The Girl Who Goes Alone (Floating Bridge Press, May 2010)
“Elizabeth Austen has written what just may be the modern female anthem. The title poem of her chapbook, The Girl Who Goes Alone, will take your breath away with its simplicity and truth. It is the kind of poem you want to share with your best friends and your daughters. Each poem in this slim but meaty volume is a gem, thanks to the poet’s mastery of language. Her On Punctuation should be required reading in every English class, and Her, at Two, … should be carved into the headboard of every baby girl’s crib.” –Style Substance Soul
“Deceptively simple, this work by Elizabeth Austen, and not a false note either. All the big emotions are handled so that it seems rational to have them, to spend your life figuring them out. And it’s nothing to get crazy about. It’s life and you can discuss it, dissect it (as this poet does) and assent to the truth of how many things emotion can lead to. Simple, but not easy to attain, this form of truth telling, but it’s not new for Austen to accomplish it. She’s a fine poet and here’s the proof.” -Eloise Klein Healy
Where Currents Meet (part of the Toadlily Press quartet, Sightline, October 2010). An “intense sequence of poems … written just at the nexus of social obligation and the desire to simply be,” writes Molly Peacock. Listen and read sample poems here.
skin prayers, audio CD. Twenty-six poems recorded live at the KUOW Performance Studio in Seattle, Washington. Available at Open Books, CD Baby and wherever I’m reading.

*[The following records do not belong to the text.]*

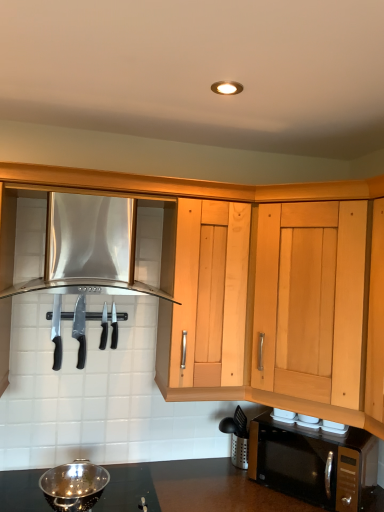
Question: Is black plastic knife at left, which appears as the first knife when viewed from the left, bigger or smaller than polished stainless steel knife at center, the 2th silverware positioned from the left?

Choices:
 (A) big
 (B) small

Answer: (A)

Question: Choose the correct answer: Is black plastic knife at left, which appears as the second knife when viewed from the right, inside polished stainless steel knife at center, the 2th silverware positioned from the left, or outside it?

Choices:
 (A) outside
 (B) inside

Answer: (A)

Question: Which is nearer to the black plastic knife at center, the first silverware viewed from the left?

Choices:
 (A) light wood cabinet at upper right, which ranks as the 2th cabinetry in left-to-right order
 (B) black matte microwave at lower right
 (C) polished stainless steel knife at center, the 2th silverware positioned from the left
 (D) stainless steel range hood at upper left, marked as the first cabinetry in a left-to-right arrangement
 (E) polished stainless steel bowl at lower left

Answer: (C)

Question: Which object is the farthest from the black plastic knife at left, which appears as the second knife when viewed from the right?

Choices:
 (A) polished silver knife at center, the second knife viewed from the left
 (B) black plastic knife at center, the first silverware viewed from the left
 (C) light wood cabinet at upper right, the first cabinetry from the right
 (D) polished stainless steel knife at center, which is counted as the 1th silverware, starting from the right
 (E) stainless steel range hood at upper left, the 2th cabinetry from the right

Answer: (C)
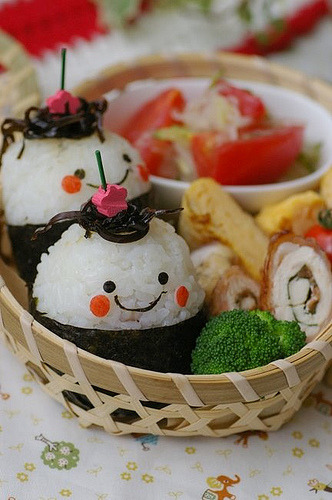
Where is `basket`? The image size is (332, 500). basket is located at coordinates (152, 389).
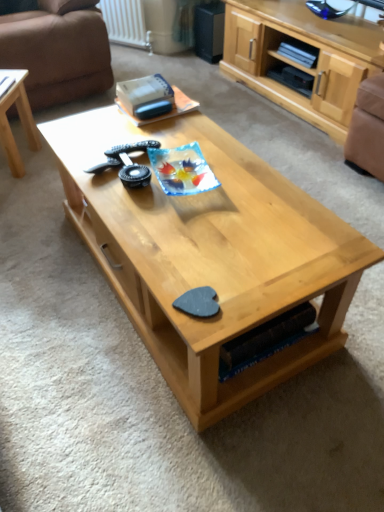
This screenshot has width=384, height=512. I want to click on free space in front of light wood/texture coffee table at left, which is the second coffee table from right to left, so click(25, 193).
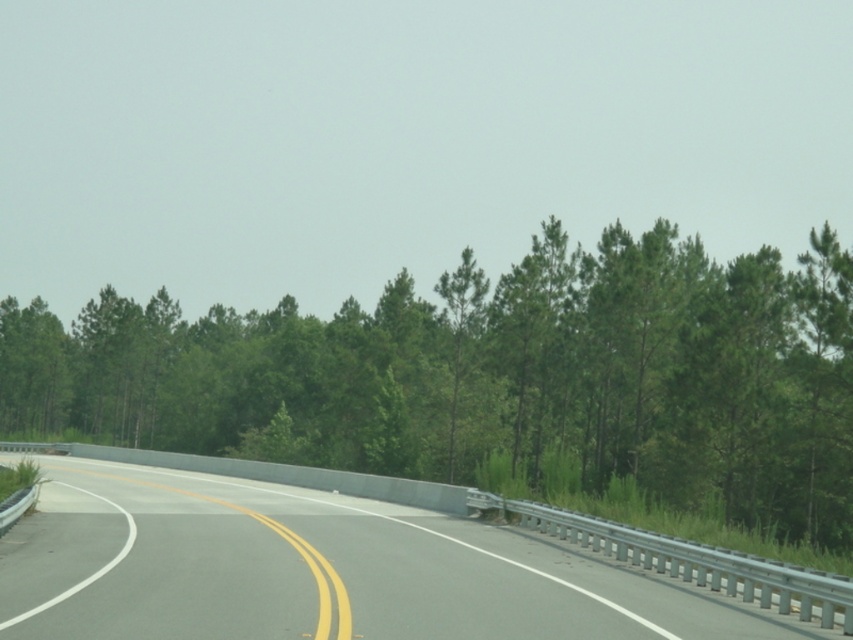
Question: Does green leafy tree at center appear over gray asphalt highway at center?

Choices:
 (A) no
 (B) yes

Answer: (B)

Question: Is green leafy tree at center to the right of gray asphalt highway at center from the viewer's perspective?

Choices:
 (A) yes
 (B) no

Answer: (B)

Question: Which point is closer to the camera taking this photo?

Choices:
 (A) (137, 513)
 (B) (564, 339)

Answer: (A)

Question: Which of the following is the farthest from the observer?

Choices:
 (A) green leafy tree at center
 (B) gray asphalt highway at center

Answer: (A)

Question: Can you confirm if green leafy tree at center is positioned to the right of gray asphalt highway at center?

Choices:
 (A) yes
 (B) no

Answer: (B)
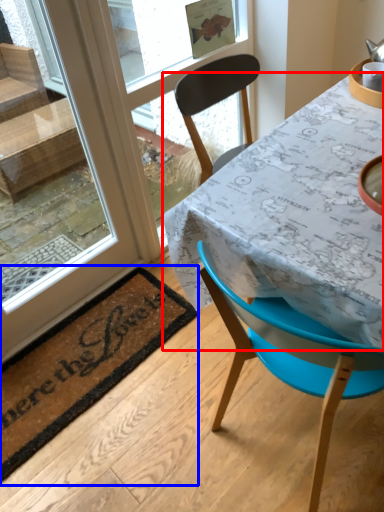
Question: Which object appears farthest to the camera in this image, table (highlighted by a red box) or mat (highlighted by a blue box)?

Choices:
 (A) table
 (B) mat

Answer: (B)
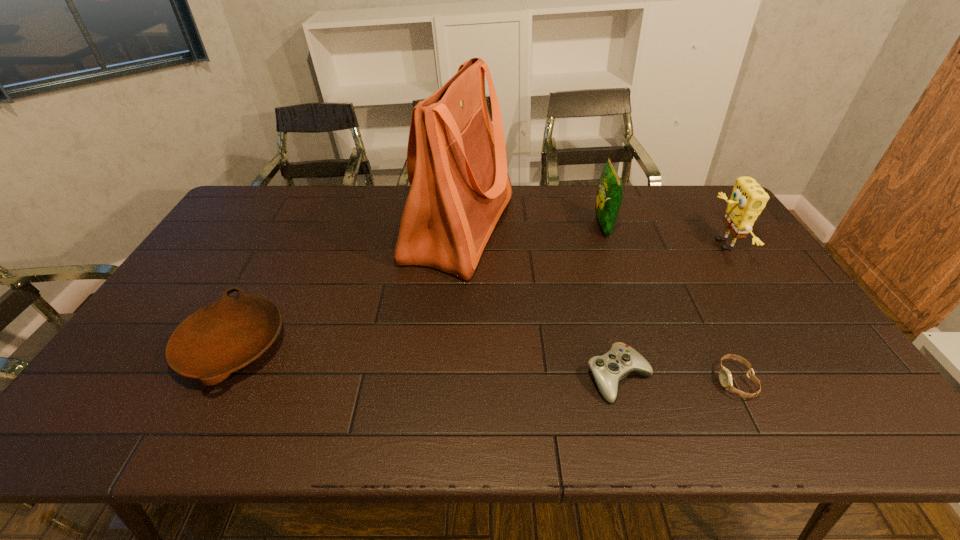
I want to click on shopping bag at the far edge, so click(x=456, y=159).

Identify the location of sponge that is at the far edge. Image resolution: width=960 pixels, height=540 pixels. (748, 199).

This screenshot has height=540, width=960. In order to click on crisp (potato chip) that is at the far edge in this screenshot , I will do `click(610, 190)`.

At what (x,y) coordinates should I click in order to perform the action: click on control that is positioned at the near edge. Please return your answer as a coordinate pair (x, y). Looking at the image, I should click on (608, 369).

Identify the location of watch present at the near edge. This screenshot has height=540, width=960. (725, 377).

This screenshot has height=540, width=960. Identify the location of object present at the left edge. pos(220,338).

You are a GUI agent. You are given a task and a screenshot of the screen. Output one action in this format:
    pyautogui.click(x=<x>, y=<y>)
    Task: Click on the object positioned at the right edge
    This screenshot has width=960, height=540.
    Given the screenshot: What is the action you would take?
    pyautogui.click(x=748, y=199)

I want to click on object that is at the far right corner, so click(x=748, y=199).

Locate an element on the screen. vacant space at the far edge of the desktop is located at coordinates (390, 200).

The width and height of the screenshot is (960, 540). I want to click on vacant region at the near edge of the desktop, so click(x=520, y=427).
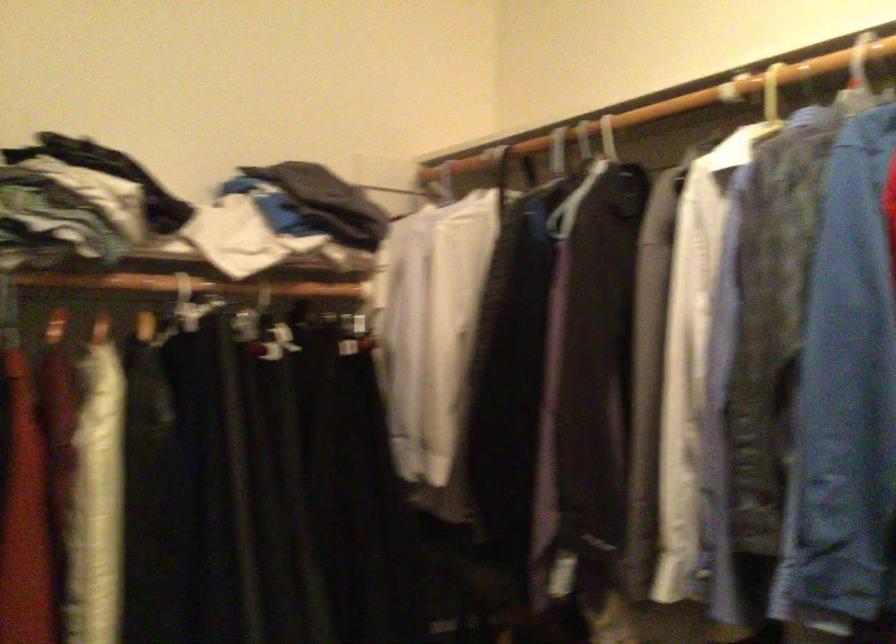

“…Of course, Elizabeth Austen’s poems are a pleasure to read—in her hands, the page is a marvelous place: the white wilderness where the various animals of the alphabet reveal themselves, their fine shapes, their clear and complex interrelations, and the range of epiphany their movements make possible. But it is the physical voice of the poet that reveals the invisible body of each word, the sonic body, the thing that actually touches the ear. The pleasure of Elizabeth’s poems is, surely, in their thoughtfulness, in their deceptively quiet pursuit of food worthy of the head and heart, but these poems also exist as a type of music, as the song of one person speaking carefully to another. Inasmuch as the melody beneath a phrase of blues supports and magnifies what feels true to the singer, human speech with its rises and falls, pauses and precise inflections, also adds to our grasp of what’s what to the poet. This is a truly engaging—perhaps enchanted—collection of poems, and the living fact of Elizabeth Austen’s voice is good news for the world.”
– Tim Seibles, author of Buffalo Head Solos
“…engaging poems—whose subjects range from mothers to punctuation to the habit babies have of putting everything in their mouths—are given added depth and resonance through her sensitive readings.”